Ben Golden’s story is about patience and planning, a big dream and perfect timing – and how all these things came together at Children’s of Alabama to save Ben’s life.

When Ben was born on July 13, 2012, he appeared to be perfectly healthy. But four weeks later, he was having problems breathing. His mother, Laura, took him to the emergency department where doctors discovered an enlarged heart and a deadly diagnosis: dilated cardiomyopathy. Within days, he was placed on the heart transplant waiting list.

While some infants with cardiomyopathy may go years without the need for a heart transplant, Ben was not so fortunate. “His condition grew progressively worse after his diagnosis,” says Dr. James K. Kirklin, professor and director of the Division of Cardiothoracic Surgery at Children’s. “He needed strong intravenous medications to keep his heart going, and he was in grave danger of dying before we could locate an appropriate donor.”

Thirty-nine days later came word that a heart available in California might be a perfect match for Ben. It would prove to be a monumental day not only for Ben and his family, but also for Dr. Kirklin and the UAB and Children’s of Alabama cardiovascular services team.

During the time Ben was waiting for a new heart, a dream 30 years in the making was coming to fruition with the opening of the Pediatric Cardiovascular Service in the new Benjamin Russell Hospital for Children – just steps away from UAB’s cardiac doctors and connected via crosswalks.

“My father, John Kirklin, who really began cardiac surgery in Birmingham 30 years ago, had wanted to move the pediatric service to Children’s, but at that time it was considered to be a duplication of services,” says Dr. Kirklin. “So it was a special thrill for me to be a major player in making a single platform of care between Children’s and UAB available to better serve children like Ben.”

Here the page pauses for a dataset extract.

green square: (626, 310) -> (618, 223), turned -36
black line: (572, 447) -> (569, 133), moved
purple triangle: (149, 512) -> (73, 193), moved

Ben’s surgery was not without challenges – it took six hours just to fly the donor heart in from California. “The combination of these factors: a donor from a great distance, the surgery occurring so soon after the move to Children’s, the heart immediately functioning perfectly and the child experiencing no immunologic rejection or infection problems – all of that together really was quite miraculous,” says Dr. Kirklin.

“The nurses, physicians and intensivists at Children’s managed this as if they had been doing it every year for the last 10 years,” he adds. “It was absolutely spectacular.”

Ben’s mother could not agree more strongly. “Ben now has a chance to grow up, and he would not have had that without Children’s and everything that they’ve done,” she says. “Thank you, thank you, thank you! You all have been fantastic!”